Так проходили и следующие три с половиной дня: короткие промежутки ажиотажа в гоночной команде сменялись долгими периодами ожидания, во время которых я развлекал себя поисками диких животных – иногда в компании Зеда, но чаще один. В Великобритании я предпочитал не ходить ночами по сомнительным районам Нориджа. Здесь же, в богом забытом уголке, в окружении местных племен и огромных голодных зверей, я вел себя беспечно. Я преодолел четыре тысячи двести тридцать восемь миль на такой высоте, где людям бывать вообще не положено, пережил это и обрел временную неуязвимость. После такого мне ничего не было страшно.
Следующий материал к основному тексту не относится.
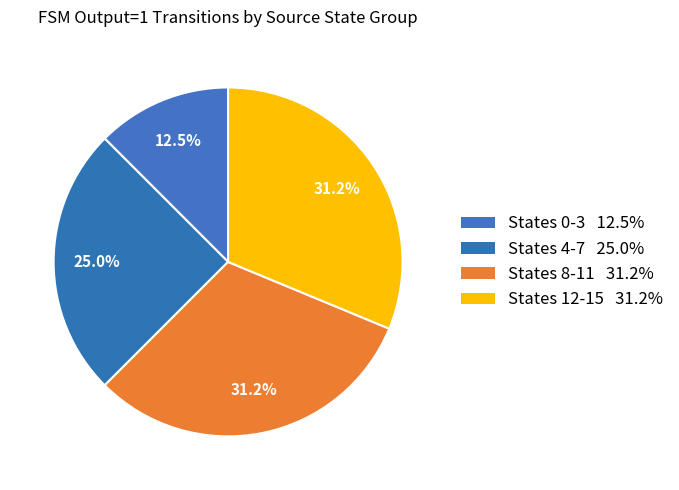

How many segments does this pie chart have?

4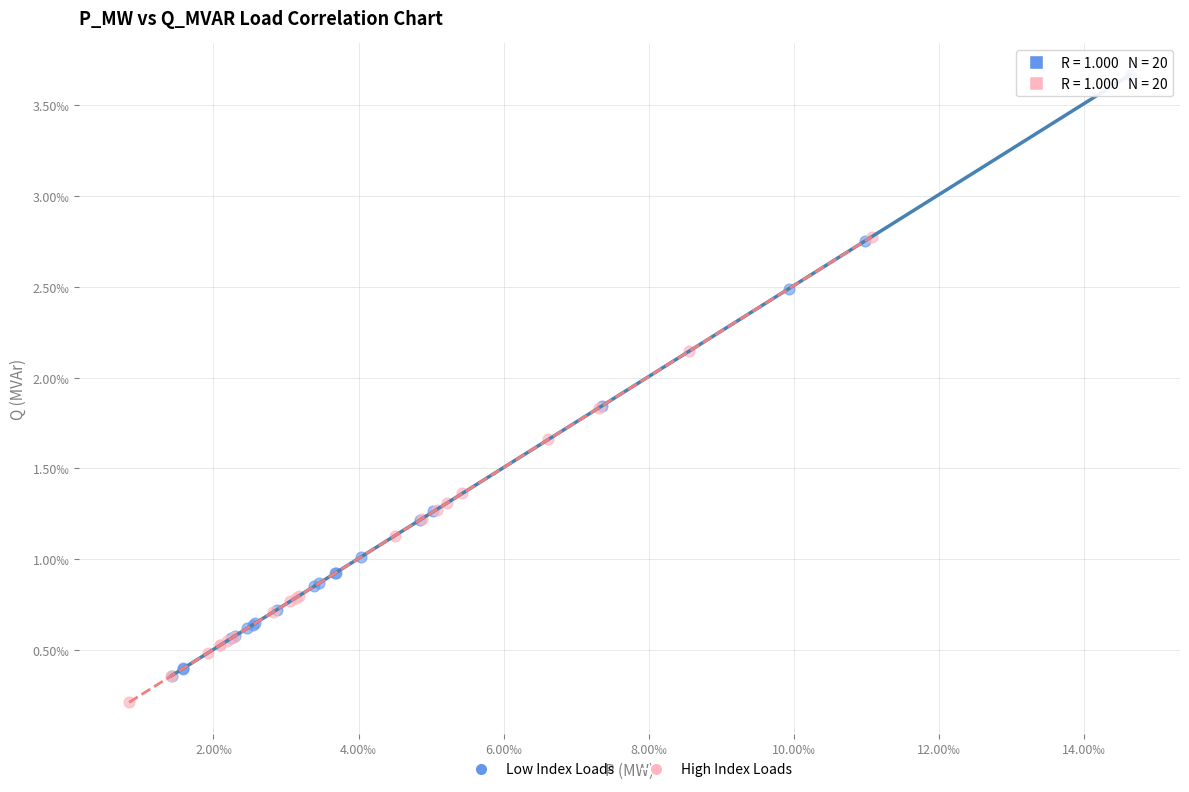

Which series has the largest Y range (max minus min)?

Low Index Loads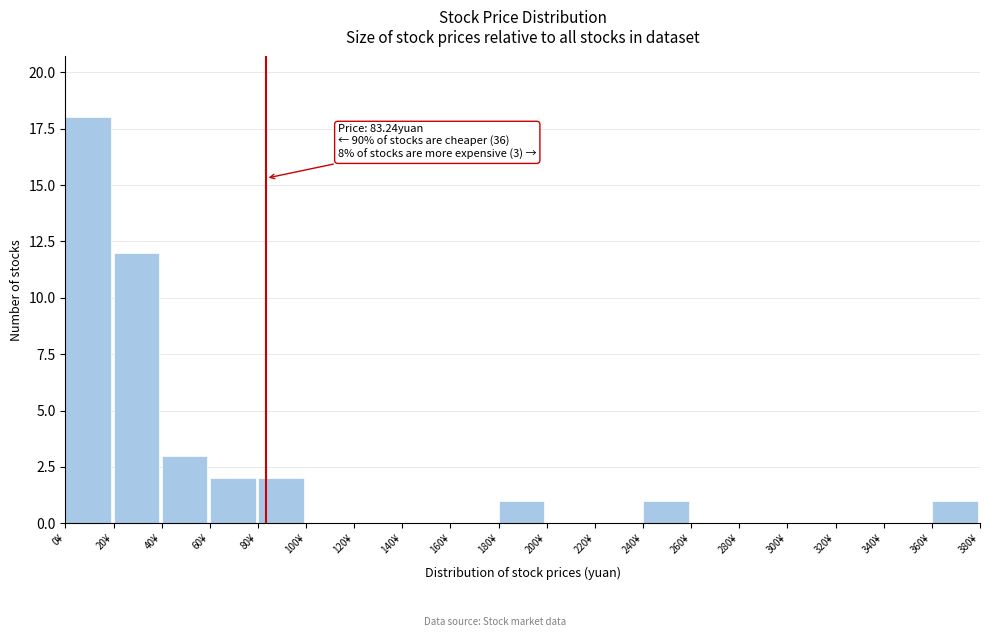

Over which range of the x-axis is the bar tallest?

0 to 20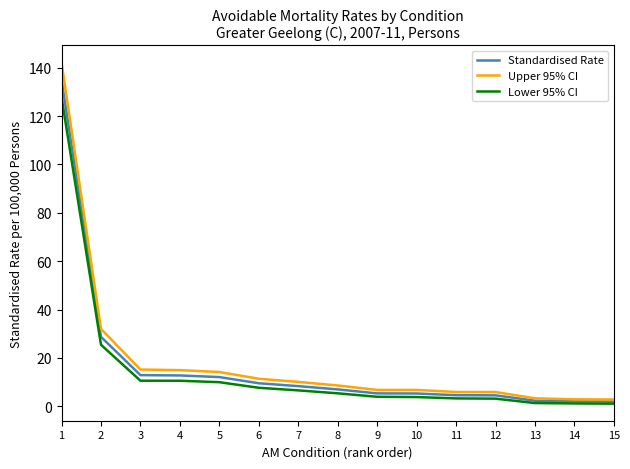

Which series has the widest spread of values?

Upper 95% CI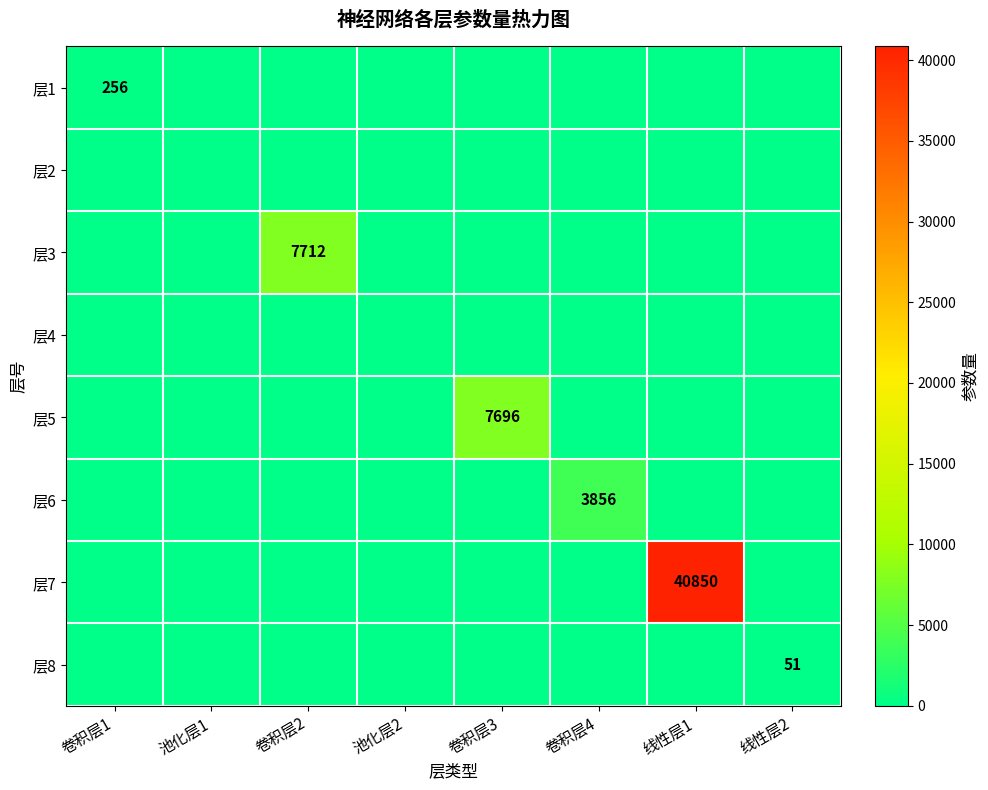

Is it true that 层7 equals 54819 at 线性层1?

False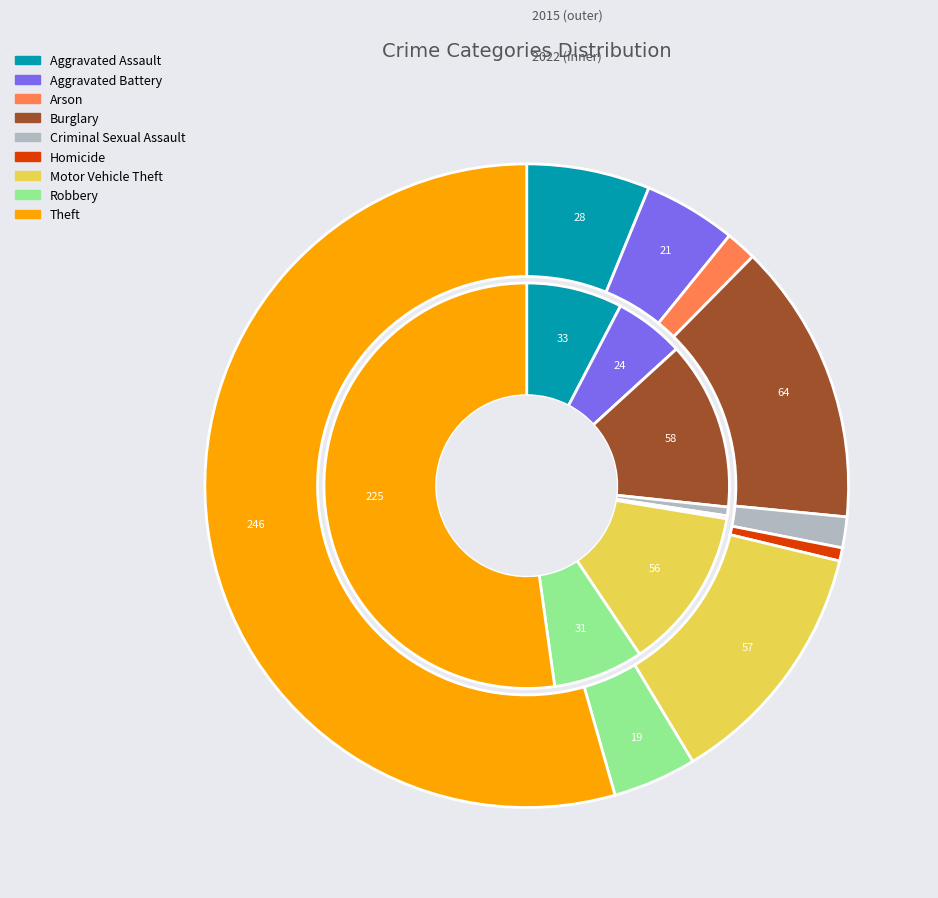

To the nearest percent, what is the combined percentage of 7 and 4?

6%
На второй день я стал выслеживать бородавочника (который оказался низкорослым мулом), забрел на какую-то поляну и наткнулся на одинокую темную человеческую фигуру. Человек шел ко мне, держа в одной руке копье, а в другой – прямоугольный черный предмет. Незнакомец вполне мог проткнуть меня копьем, отобрать бумажник и бросить меня тут умирать – ни Зед, ни команда «Субару» не услышали бы моего крика. Занятые своими передними амортизаторами и торсионными балками, они бы только часа через три, после резкого наступления не-умолимой ночи, вспомнили бы про парня в вельветовых брюках-клеш, который был равнодушен к машинам, зато неравнодушен к животным. К тому времени стало бы так темно, что вертолет меня не нашел бы.

На самом же деле незнакомец – очередной масаи – приветливо пожал мне руку.

– «Субару»? – спросил он и продемонстрировал белозубую улыбку.

Я кивнул, хотя первым желанием было отмежеваться от упомянутого бренда. Я мог бы поведать туземцу, что в Норфолке он бы быстро перестал смотреть на эту машину сквозь розовые очки: на автостраде А-11 его бы не раз и не два подрезали «Импрезы», которых в нашем графстве немало. Поведать я мог бы, но зачем убивать в человеке радость?

Масаи подошел ближе, и я понял, что предмет в его невооруженной руке – это магнитола. Играла песня «The Eye of the Tiger» в исполнении группы «Servivor», знаменитая композиция из фильма «Рокки-3».